Voltri - Acquasanta (165 m slm) - Giutte (425 slm) - Bivio sterrato verso Cappelletta di Masone - Cappelletta di Masone (650 m slm) - Sterrato verso forte Geremia - Forte Geremia 801 m. slm.) - Passo del Turchino (532 m slm) - Voltri - Fabbriche (inizio strada Costa d'Erca) - Voltri
Il Forte Geremia è una fortezza militare dell'Appennino Ligure occidentale, che sorge (ad un'altitudine di 806 m s.l.m.) sul crinale appenninico principale, a brevissima distanza dalla costa (7 km in linea d'aria) e nel punto in cui convergono le valle del Cerusa, quella del Leiro e la valle Stura. Il forte fu costruito dal genio militare del Regno d'Italia, verso la fine del XIX secolo[1], sull'ampia anticima orientale del Bric Geremia (819 m) dal quale prende il nome, formava un complesso di fortiticazioni che, assieme alla vicina Batteria Aresci (ora semidistrutta), aveva lo scopo di controllare il Passo del Turchino e le valli adiacenti. La decisione della sua edificazione fu voluta per un maggior controllo del valico appenninico che, a partire dalla fine del XIX secolo, assunse grande importanza storica e commerciale per le vallate del Ponente genovese e per la stessa Genova.
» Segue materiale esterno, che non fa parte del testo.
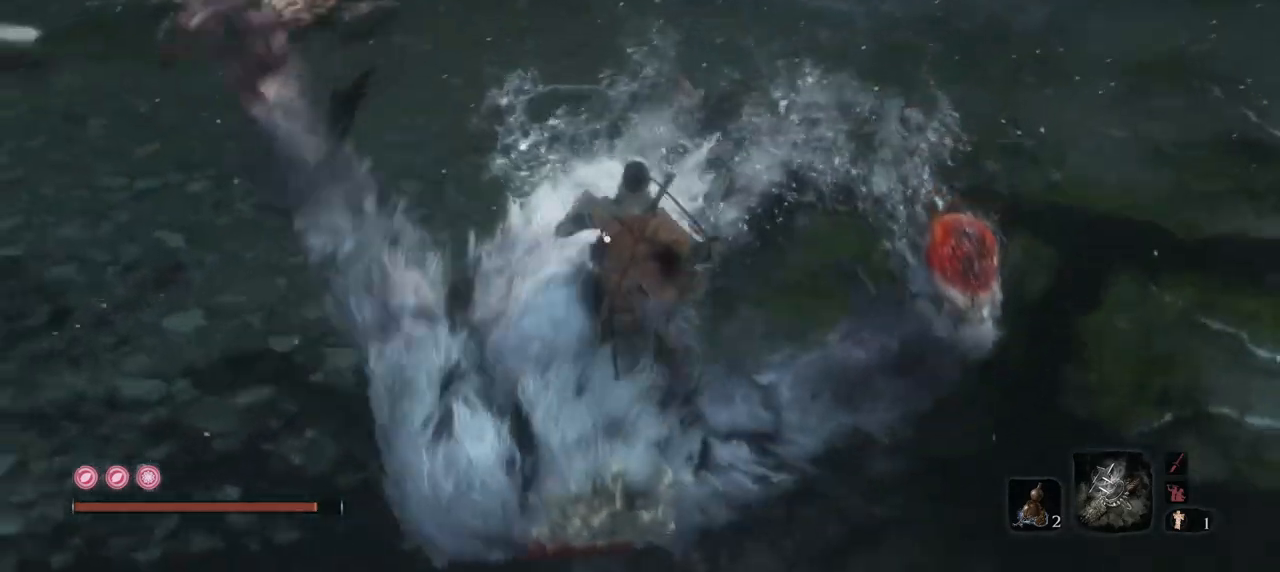
{"keys": [], "mouse": ["left"], "events": [[250, "mouse_left", "down"], [250, "q", "down"], [283, "w", "up"], [383, "mouse_left", "up"], [433, "mouse_left", "down"], [433, "q", "up"]]}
Le due costruzioni difensive, circondate da un notevole fossato, furono dotate di un telegrafo e di una strada militare permettendo così un rapido collegamento viario e di comunicazione. Presidiata fino alla prima guerra mondiale la Batteria Aresci fu interessata il 28 gennaio del 1914 da un'esplosione della polveriera che, oltre a causare la morte di alcuni soldati, danneggiò alcune parti della batteria. Successivamente abbandonata, principalmente per mancanza di utilizzo bellico, della batteria rimangono ancora oggi visibili il corpo di guardia e l'antistante piazzale dove, a fianco, sorgevano le postazioni di fuoco e la caserma.
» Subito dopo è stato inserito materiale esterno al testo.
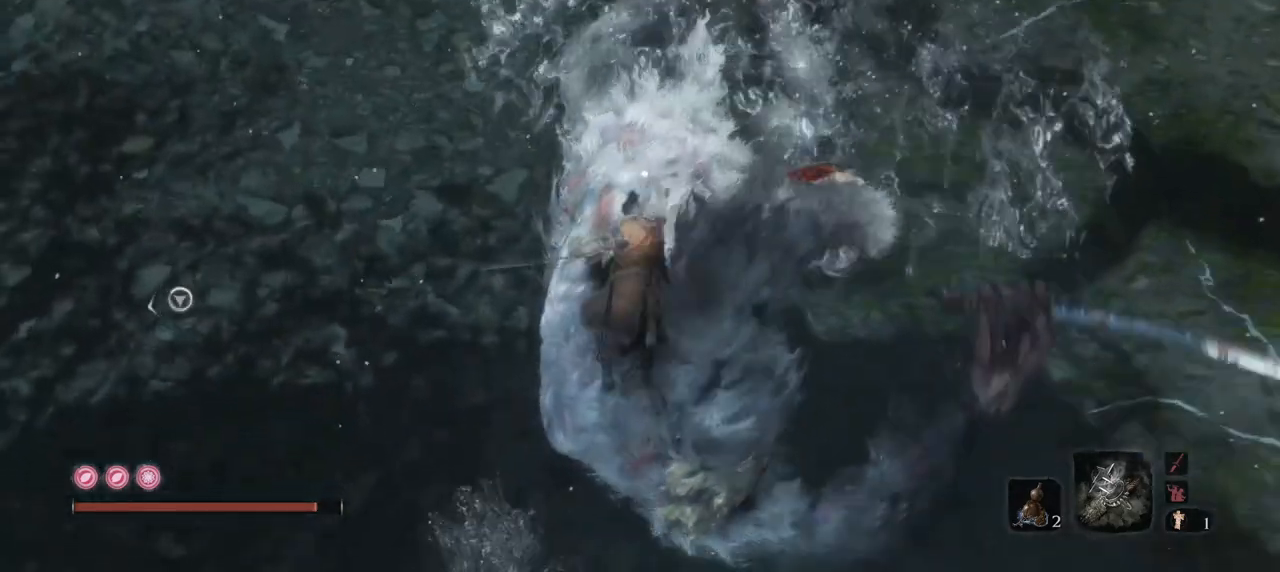
{"keys": [], "mouse": [], "events": [[17, "mouse_left", "up"], [67, "mouse_left", "down"], [217, "mouse_left", "up"], [250, "mouse_left", "down"], [351, "mouse_left", "up"], [401, "mouse_left", "down"], [484, "mouse_left", "up"]]}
Il Forte Geremia si presenta invece come una caserma in pietra su due piani e in discrete condizioni strutturali nonostante l'abbandono dopo la seconda guerra mondiale. Secondo studi approfonditi la caserma poteva contenere più di cento unità di truppa e l'armamento era composto da due cannoni da 9 BR/Ret e da sei cannoni da 12 BR/Ret controllando così il vallone del Turchino e le alture dello Stura e Vezzola. La polveriera, isolata da un'intercapedine ad anello, fu ricavata all'interno del monte Geremia e ancora oggi una galleria-corridoio permette di raggiungerla dalla caserma. In un'estremità della caserma è presente una caponiera avente lo scopo di controllo dell'ingresso, del piazzale antistante e soprattutto della strada di accesso al forte. Oggi, anche grazie ad un recente lavoro di restauro e conservazione, è stato trasformato in un centro visite e di sosta attrezzata del parco naturale regionale del Beigua.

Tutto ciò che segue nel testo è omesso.